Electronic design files
◇ ◇ ◇

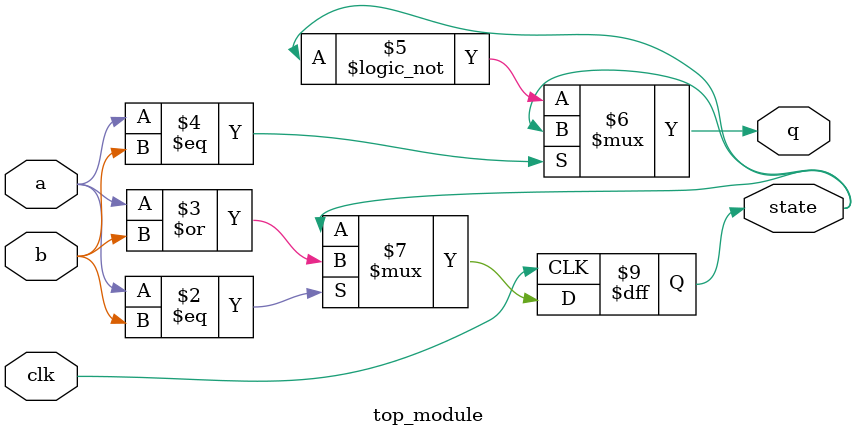
<source format=v>
module top_module (
    input clk,
    input a,
    input b,
    output q,
    output state  );

    always@(posedge clk) 
        if(a == b)
            state <= a | b;
    assign q = (a == b) ? state : !state;
endmodule

</source>
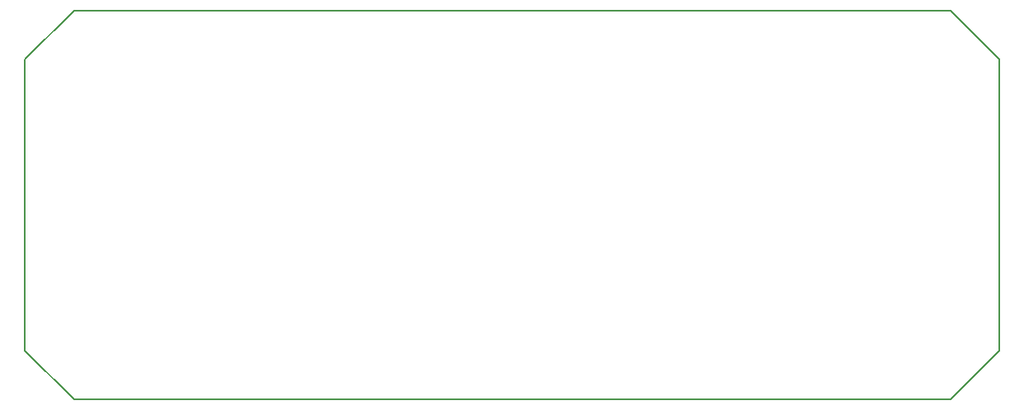
<source format=gm1>
G04 #@! TF.FileFunction,Profile,NP*
%FSLAX46Y46*%
G04 Gerber Fmt 4.6, Leading zero omitted, Abs format (unit mm)*
G04 Created by KiCad (PCBNEW 4.0.7) date 12/17/17 18:45:42*
%MOMM*%
%LPD*%
G01*
G04 APERTURE LIST*
%ADD10C,0.100000*%
%ADD11C,0.150000*%
G04 APERTURE END LIST*
D10*
D11*
X150000000Y-85000000D02*
X150000000Y-55000000D01*
X145000000Y-90000000D02*
X150000000Y-85000000D01*
X55000000Y-90000000D02*
X145000000Y-90000000D01*
X50000000Y-85000000D02*
X55000000Y-90000000D01*
X50000000Y-55000000D02*
X50000000Y-85000000D01*
X145000000Y-50000000D02*
X150000000Y-55000000D01*
X55000000Y-50000000D02*
X145000000Y-50000000D01*
X50000000Y-55000000D02*
X55000000Y-50000000D01*
M02*

</source>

◇ ◇ ◇

Look above for the line containing "X145000000Y-90000000D01*". Return it and each line after it exactly, through the last line, and nothing more.

X145000000Y-90000000D01*
X50000000Y-85000000D02*
X55000000Y-90000000D01*
X50000000Y-55000000D02*
X50000000Y-85000000D01*
X145000000Y-50000000D02*
X150000000Y-55000000D01*
X55000000Y-50000000D02*
X145000000Y-50000000D01*
X50000000Y-55000000D02*
X55000000Y-50000000D01*
M02*

</source>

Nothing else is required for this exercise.